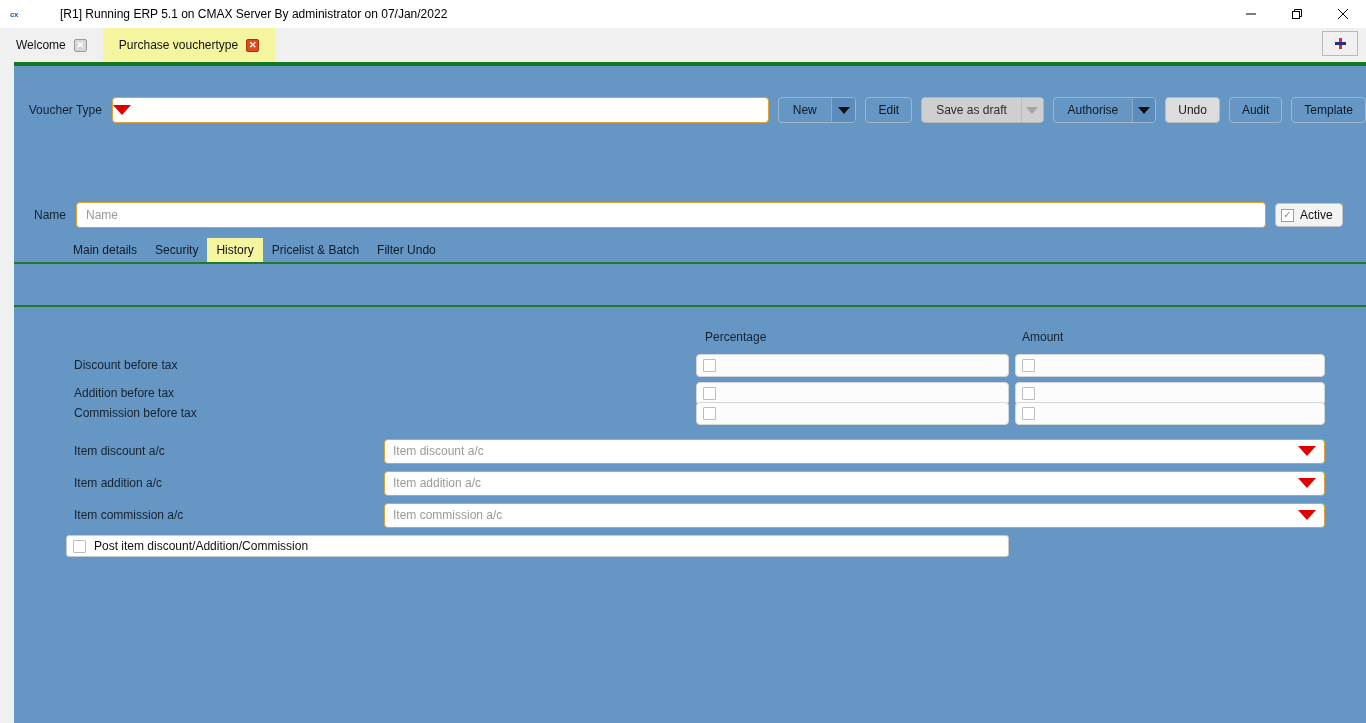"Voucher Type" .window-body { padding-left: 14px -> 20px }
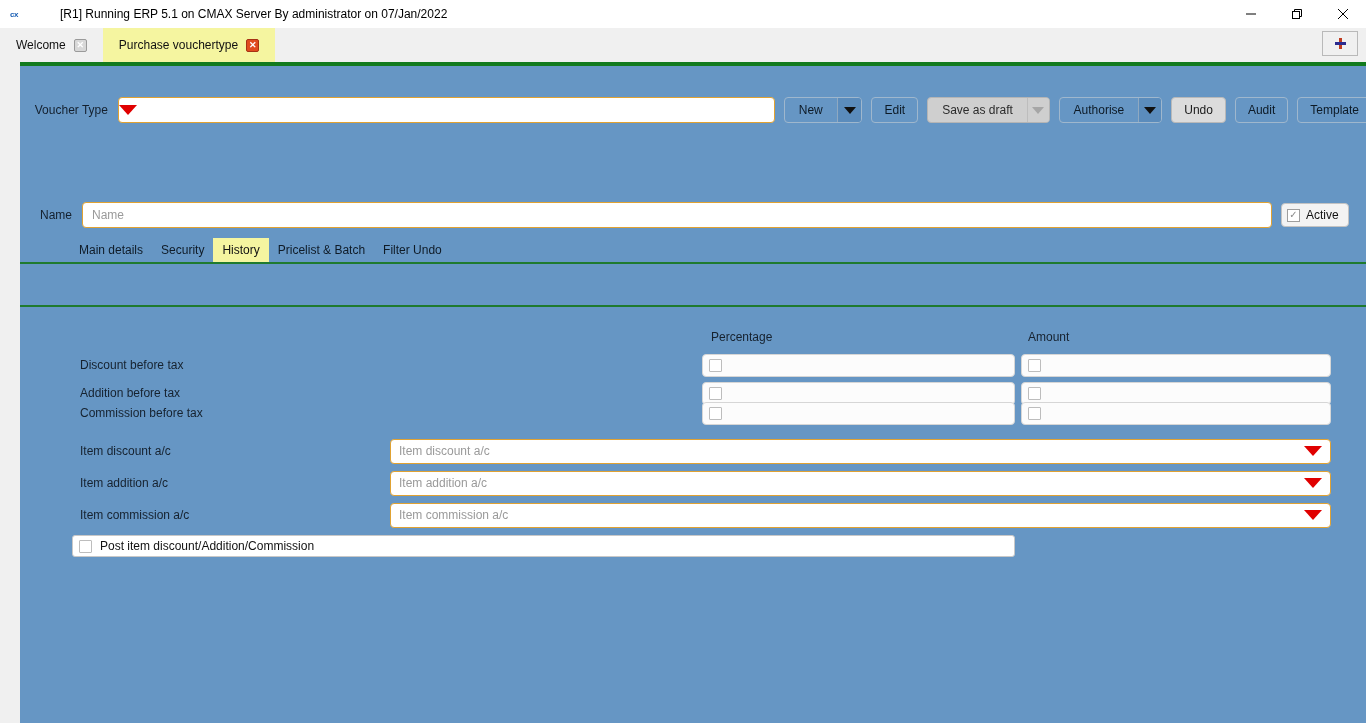"History" div.uitab { text: History -> Search }
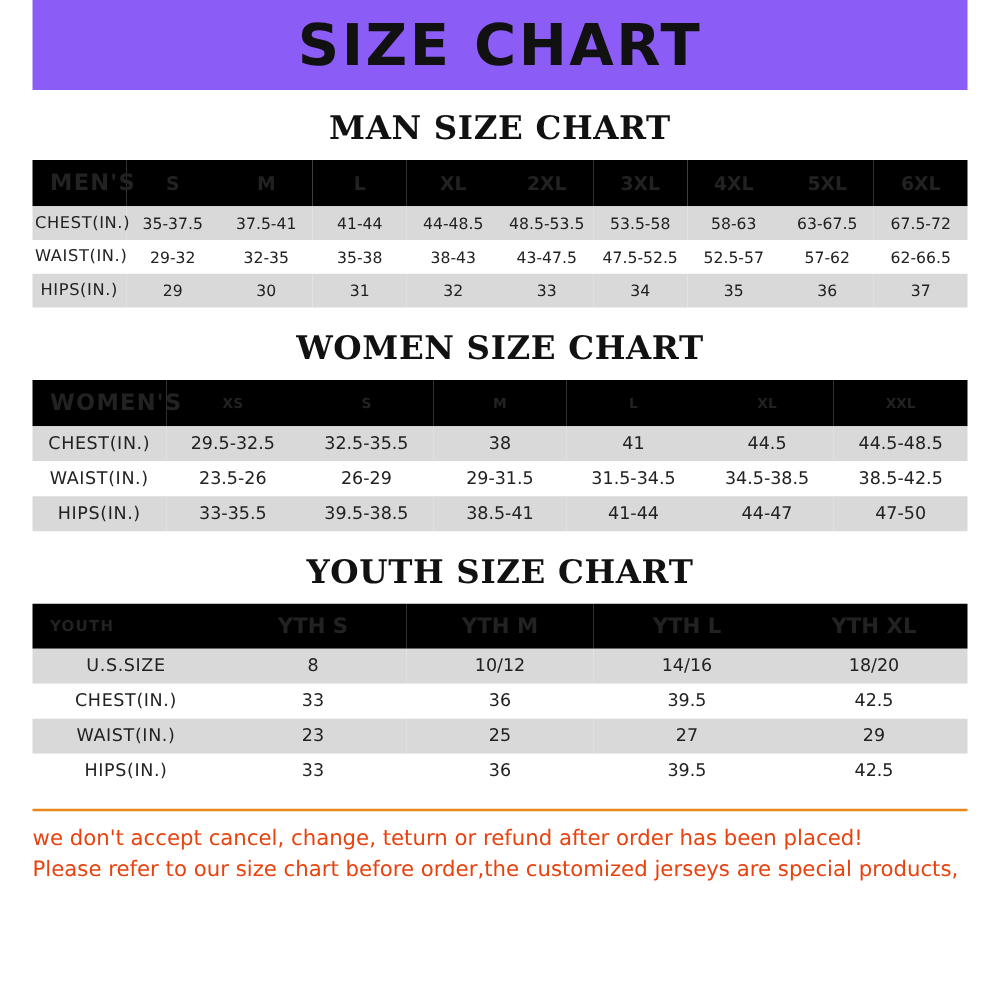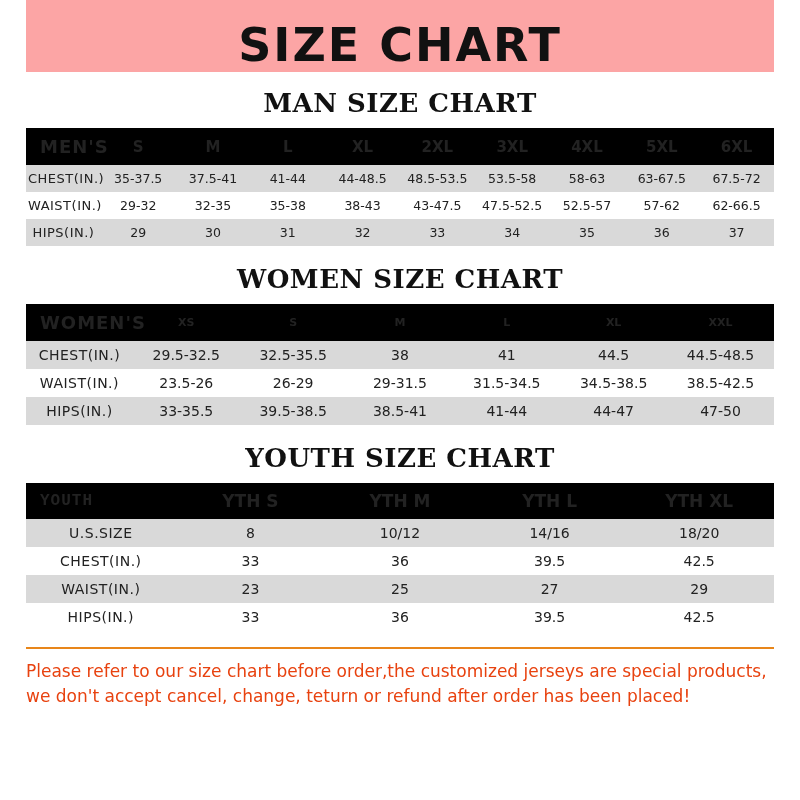"SIZE CHART" .banner { align-items: flex-end -> center; background: #fca5a5 -> #8b5cf6 }
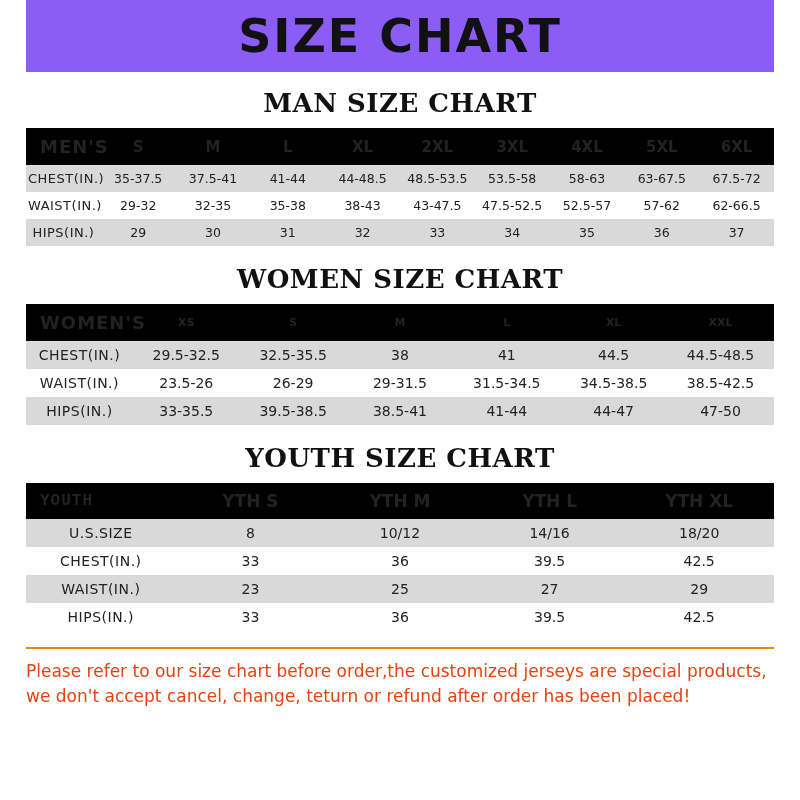"YOUTH" table.youth thead td.rowhead { font-family: Liberation Mono, monospace -> none; font-size: 16px -> 12px }
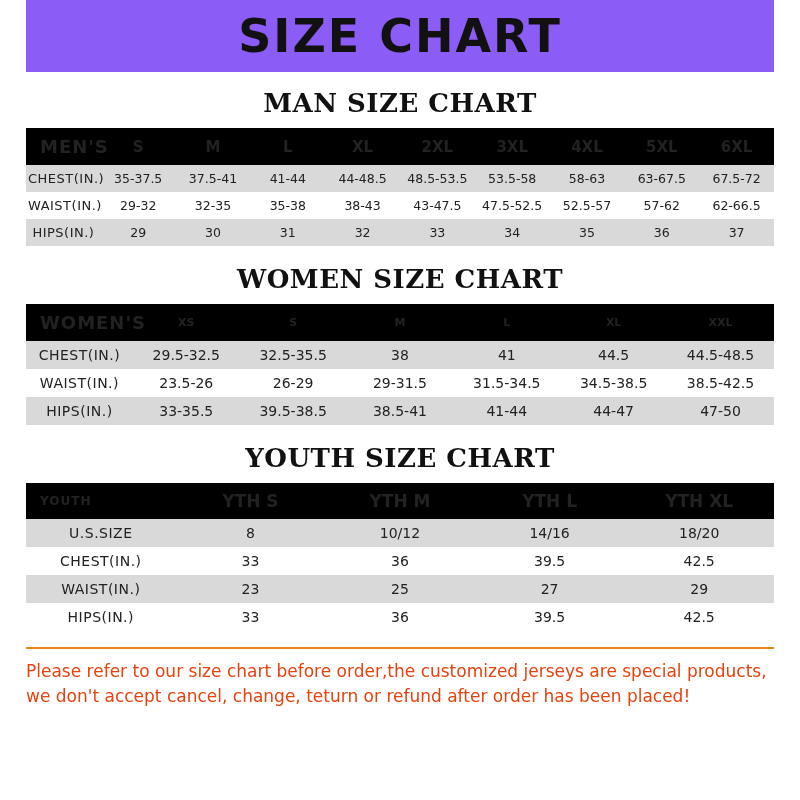"Please refer to our size" div { order: before "we don't accept cancel, change," -> after "we don't accept cancel, change," }
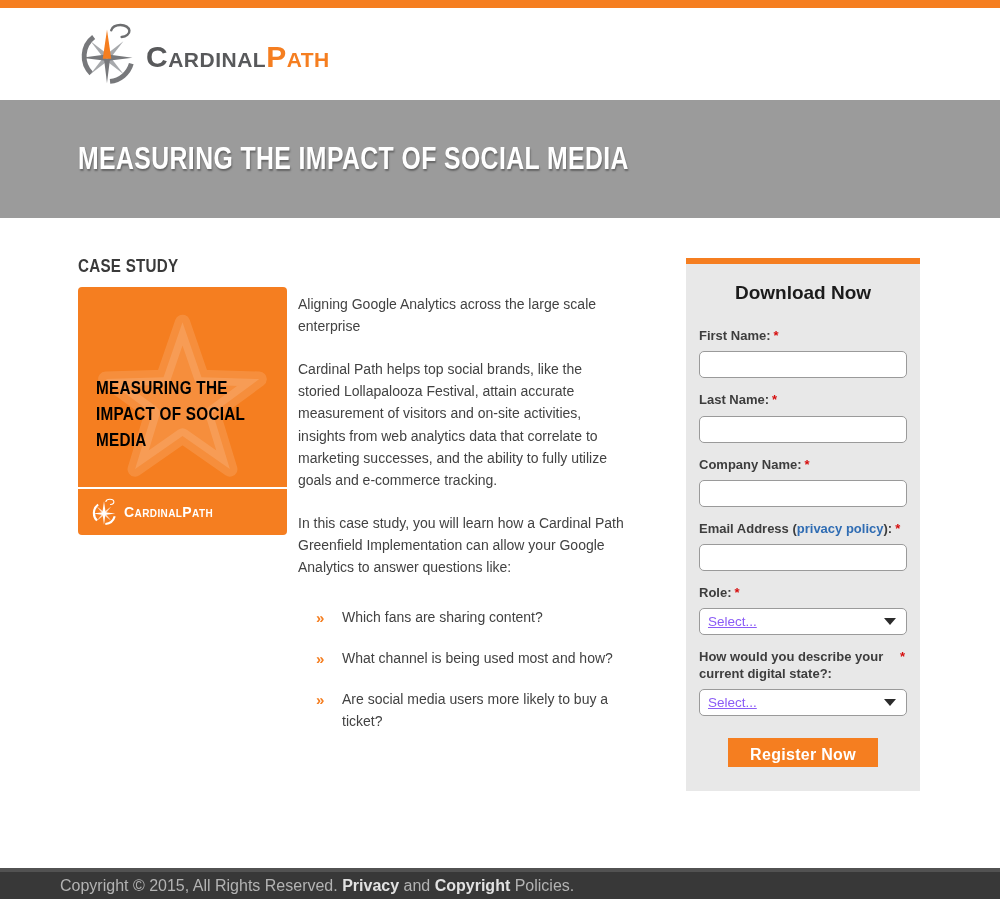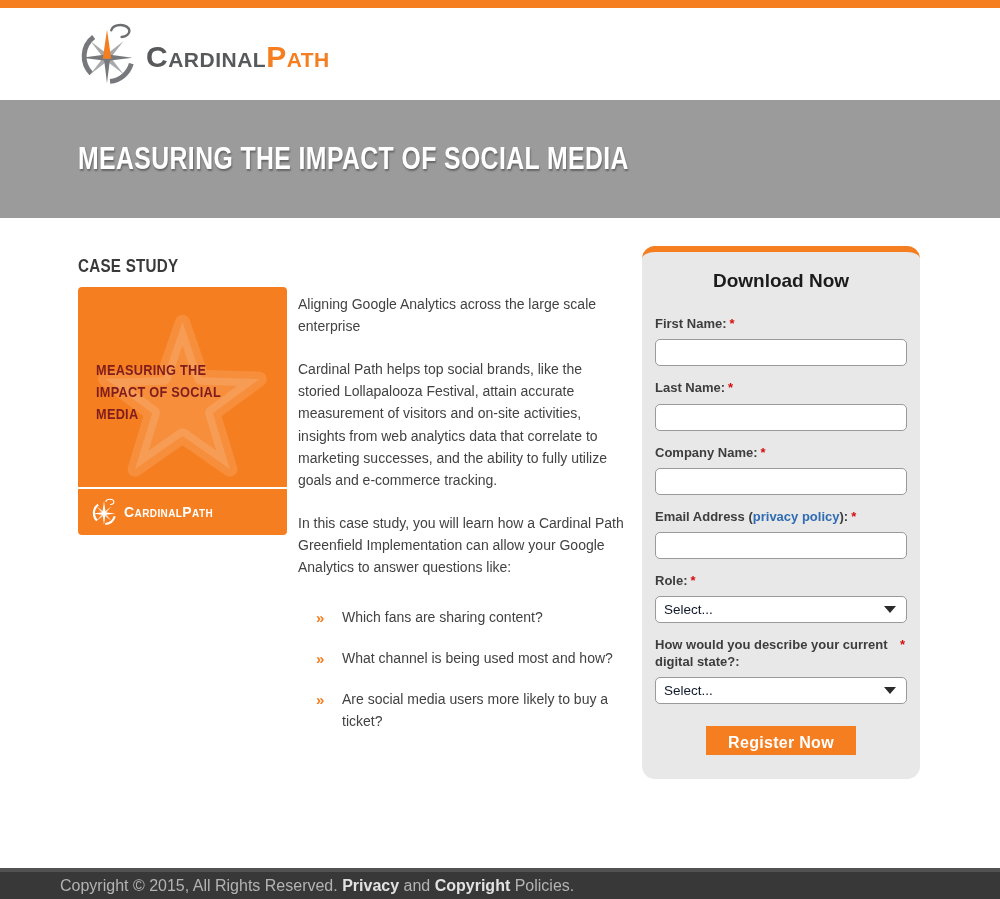"Download Now" .form-panel { border-radius: 13px -> none; top: 28px -> 40px; width: 278px -> 234px }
* * *
#### WORK INSTRUCTION:
Print the records exactly and omit all pictures.

#### YOUR SOLUTION:
"Voucher Type" .window-body { padding-left: 14px -> 20px }
"History" div.uitab { text: History -> Search }
"SIZE CHART" .banner { align-items: flex-end -> center; background: #fca5a5 -> #8b5cf6 }
"YOUTH" table.youth thead td.rowhead { font-family: Liberation Mono, monospace -> none; font-size: 16px -> 12px }
"Please refer to our size" div { order: before "we don't accept cancel, change," -> after "we don't accept cancel, change," }
"Download Now" .form-panel { border-radius: 13px -> none; top: 28px -> 40px; width: 278px -> 234px }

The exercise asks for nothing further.